What has been the toughest part of running the site?
I think it’s been fighting to keep it as a passion project. I’ve never wanted it to feel like a job, and I try hard to keep my motivations pure. When I start to feel like it’s more of an obligation than anything else, it makes it harder for me to be passionate about it. Also, we’ve had different sizes of writing staff over time — at one point, as many as 13 authors. It was nice to have a variety of contributors, and my friendships with them have endured, but it’s been tough to manage the entire operation myself. When I’m writing e-mail reminders and sort of begging people to meet deadlines, it ends up feeling like a job, which I don’t love. So, the administrative side, basically. If this was my primary source of income, or if it was even a source of much income in the first place, I’d probably feel differently about it.
Who remains on the “Dream List” for interviews/podcasts?
You know, when I first started the site, I had lofty goals for interviewing the most important names in progressive rock. As time went on, my desire to do this has lessened. In many cases, I’ve tried to get interviews with people and they haven’t responded, and in other cases, I’ve nabbed interviews with folks and they’ve just sort of gone through the motions without a ton of interest, which is fine and actually expected. I know I’m interviewer number 29,041 in many cases, so I can understand why it might feel tiresome. As I think about my favorite interviews, they’ve often been with bands or individuals that are less famous. This isn’t a knock on the more popular folks, but I think everyone gets more out of it when the artists are lesser known.
Having said all of that, I would love to talk with Peter Gabriel, Phil Collins, Kate Bush, and members of Gentle Giant, though I think a 15-minute phoner (the most likely interview scenario) wouldn’t be my ideal format.
Where do you hope to take the site in the future?
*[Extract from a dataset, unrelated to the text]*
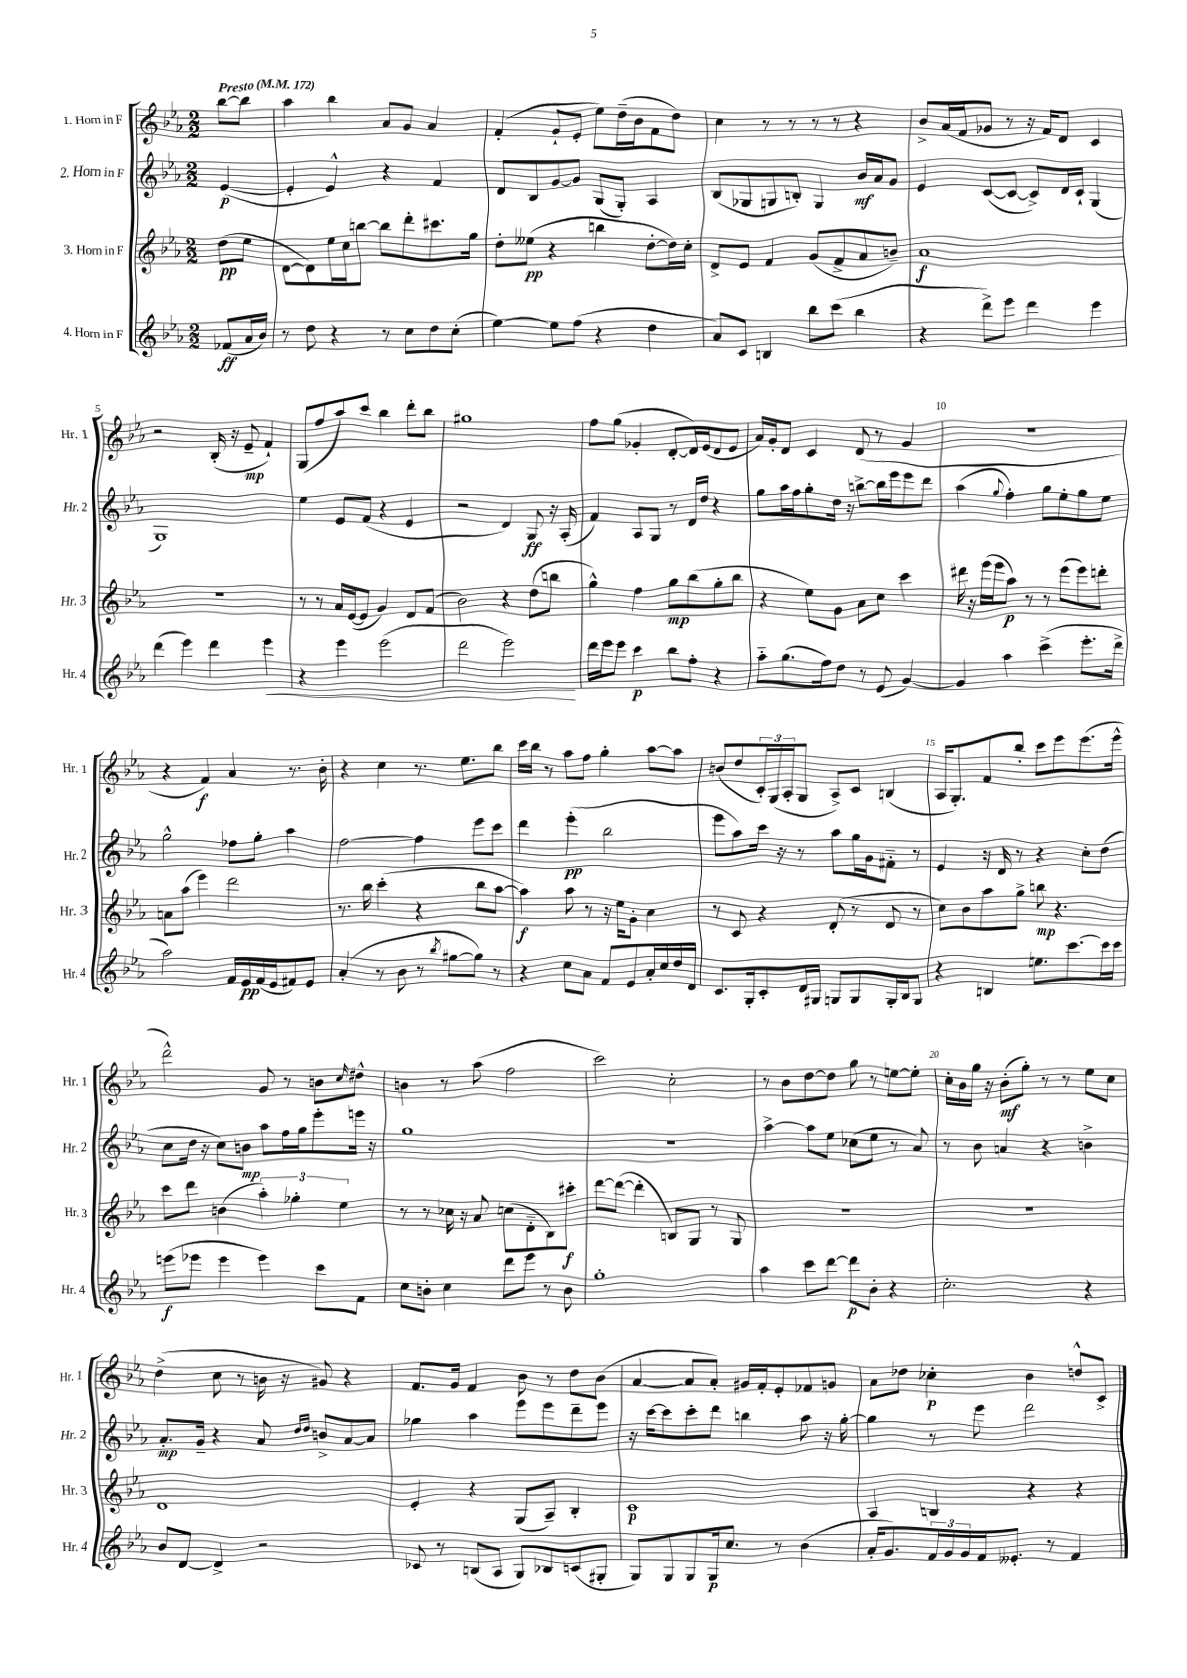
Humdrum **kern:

I achieved a lot of the goals I wanted to early on. I was able to write reviews for major prog festivals and events, talk to some of my heroes, and have my blog read in over 130 countries. I’ve established good working relationships with publicists and artists and bloggers, and I’ve made a lot of friends on the way, from all over the place. I’d love to find ways to make the operations of the site more sustainable — some really interested bloggers who can help produce more consistent content, a good financial model that would help me reduce operation costs, etc. Yeah, not very sexy, but it’d be cool to break even, or maybe even profit financially from the site.